:: Provided passage ::
**********
In directing a new version of William Shakespeare’s “As You Like It,” Kenneth Branagh fosters a giddy sort of freedom in his actors.


Branagh’s adaptation (premiering Tuesday night at 9 EDT on HBO), at first, sounds like it’s taking liberties just for the sake of taking them. The story is transplanted from the Forest of Arden to 19th-century Japan, and begins with some kabuki theater, a samurai invasion and a sumo contest.


But once the story gets going, and the characters seek solace in the nearby woods, the Japanese elements either fade away or get absorbed nicely, and the actors - and Shakespeare’s playful words - take center stage.


Bryce Dallas Howard, the star of “The Village” and “Lady in the Water,” is given the best role yet of her young career - and she’s nothing short of a revelation here. TV has given us one great Rosalind before this, when Helen Mirren played her in the “Shakespeare Plays” complete cycle in the late-‘70s, but Howard is just as much in command of a character that’s as complex as it is comic.


Rosalind, after all, is a woman who disguises herself as a man, then feigns portraying a woman. Howard manages it all, without seeming too boyish, too girlish or too artificial. And she does a lot of it in unbroken long takes, as Branagh’s directorial style is, for many scenes, the challenging Shakespearean equivalent of a “West Wing”-style “walk-and-talk.”
**********
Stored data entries
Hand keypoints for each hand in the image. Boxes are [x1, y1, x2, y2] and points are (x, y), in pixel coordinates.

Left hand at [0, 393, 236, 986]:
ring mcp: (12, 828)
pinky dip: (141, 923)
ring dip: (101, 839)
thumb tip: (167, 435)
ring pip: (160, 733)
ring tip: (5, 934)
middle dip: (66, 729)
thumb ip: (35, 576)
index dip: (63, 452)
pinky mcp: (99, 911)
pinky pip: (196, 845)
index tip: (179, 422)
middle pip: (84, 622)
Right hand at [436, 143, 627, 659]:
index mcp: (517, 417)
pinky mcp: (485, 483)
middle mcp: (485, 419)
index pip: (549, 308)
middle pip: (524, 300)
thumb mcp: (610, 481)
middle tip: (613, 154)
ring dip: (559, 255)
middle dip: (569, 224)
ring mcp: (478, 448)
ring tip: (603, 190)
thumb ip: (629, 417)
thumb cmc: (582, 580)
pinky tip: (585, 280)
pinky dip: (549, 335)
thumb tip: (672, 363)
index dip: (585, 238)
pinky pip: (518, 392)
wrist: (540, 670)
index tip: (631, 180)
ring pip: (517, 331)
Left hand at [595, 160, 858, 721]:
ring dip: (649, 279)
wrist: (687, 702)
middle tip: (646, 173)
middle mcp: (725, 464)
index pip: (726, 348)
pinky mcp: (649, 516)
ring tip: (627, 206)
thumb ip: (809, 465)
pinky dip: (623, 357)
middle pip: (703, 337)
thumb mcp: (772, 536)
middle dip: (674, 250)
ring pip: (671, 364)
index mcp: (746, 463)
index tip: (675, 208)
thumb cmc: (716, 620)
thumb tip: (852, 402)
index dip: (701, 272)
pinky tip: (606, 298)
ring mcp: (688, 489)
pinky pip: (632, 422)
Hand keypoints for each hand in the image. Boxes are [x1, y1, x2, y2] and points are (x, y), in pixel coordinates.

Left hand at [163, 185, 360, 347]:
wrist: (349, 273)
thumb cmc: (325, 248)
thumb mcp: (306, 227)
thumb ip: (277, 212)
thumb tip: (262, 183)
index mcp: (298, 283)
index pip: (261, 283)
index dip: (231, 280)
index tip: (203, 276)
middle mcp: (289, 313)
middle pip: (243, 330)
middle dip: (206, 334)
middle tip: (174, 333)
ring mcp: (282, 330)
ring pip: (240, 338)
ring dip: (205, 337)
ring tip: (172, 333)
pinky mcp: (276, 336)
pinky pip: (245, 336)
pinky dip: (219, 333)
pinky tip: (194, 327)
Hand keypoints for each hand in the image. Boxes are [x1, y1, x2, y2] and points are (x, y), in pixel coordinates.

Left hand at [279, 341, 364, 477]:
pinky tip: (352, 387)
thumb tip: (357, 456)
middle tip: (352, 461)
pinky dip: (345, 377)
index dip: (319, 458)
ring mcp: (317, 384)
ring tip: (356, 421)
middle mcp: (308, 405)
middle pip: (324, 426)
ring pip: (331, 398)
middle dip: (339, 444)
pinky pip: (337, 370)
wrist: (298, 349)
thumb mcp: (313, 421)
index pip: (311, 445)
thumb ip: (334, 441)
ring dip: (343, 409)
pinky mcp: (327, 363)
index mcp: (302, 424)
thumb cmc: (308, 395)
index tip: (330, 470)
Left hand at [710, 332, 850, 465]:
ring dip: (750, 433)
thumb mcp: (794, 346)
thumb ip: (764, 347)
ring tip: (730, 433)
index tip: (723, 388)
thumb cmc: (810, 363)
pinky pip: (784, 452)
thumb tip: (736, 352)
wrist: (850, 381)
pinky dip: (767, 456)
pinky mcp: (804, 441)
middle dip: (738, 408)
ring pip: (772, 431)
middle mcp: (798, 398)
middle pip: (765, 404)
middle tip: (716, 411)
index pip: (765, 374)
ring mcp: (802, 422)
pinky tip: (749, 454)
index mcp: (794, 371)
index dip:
**********
:: What you need to do ::
1) According to the review of Kenneth Branagh's "As You Like It," to what time and place is the story transplanted?
2) In the review of Kenneth Branagh's "As You Like It," reproduce everything from "In directing a" down to "take center stage.".
3) Supply the next part of the review of Kenneth Branagh's "As You Like It," starting after its final sentence.

:: Answers to the exercises ::
1) The story is moved to 19th-century Japan.

2)
In directing a new version of William Shakespeare’s “As You Like It,” Kenneth Branagh fosters a giddy sort of freedom in his actors.


Branagh’s adaptation (premiering Tuesday night at 9 EDT on HBO), at first, sounds like it’s taking liberties just for the sake of taking them. The story is transplanted from the Forest of Arden to 19th-century Japan, and begins with some kabuki theater, a samurai invasion and a sumo contest.


But once the story gets going, and the characters seek solace in the nearby woods, the Japanese elements either fade away or get absorbed nicely, and the actors - and Shakespeare’s playful words - take center stage.

3)
Kevin Kline, as the philosopher Jacques, gets to perform the famous “All the world’s a stage” soliloquy in the opposite manner: He sits still, and the camera rotates all around him. But it’s still one unbroken take, and it’s just as mesmerizing, and pleasantly theatrical.


Other standout performances include Brian Blessed in a dual role, playing the kind Duke and his mercenary brother; Alfred Molina, as the quick-tongued court jester Touchstone; Romola Garai, a delightful discovery as Celia, Rosalind’s cousin, and David Oyelowo, the embodiment of pure passion as Orlando.


“As You Like It” is effortlessly entertaining from start to finish - and don’t miss the finish. After the closing credits, Howard delivers Rosalind’s epilogue while wandering back to her film-set trailer - and those last words you hear, after she shuts the door on her final, unbroken speech, are Branagh, saying, “And ... cut!”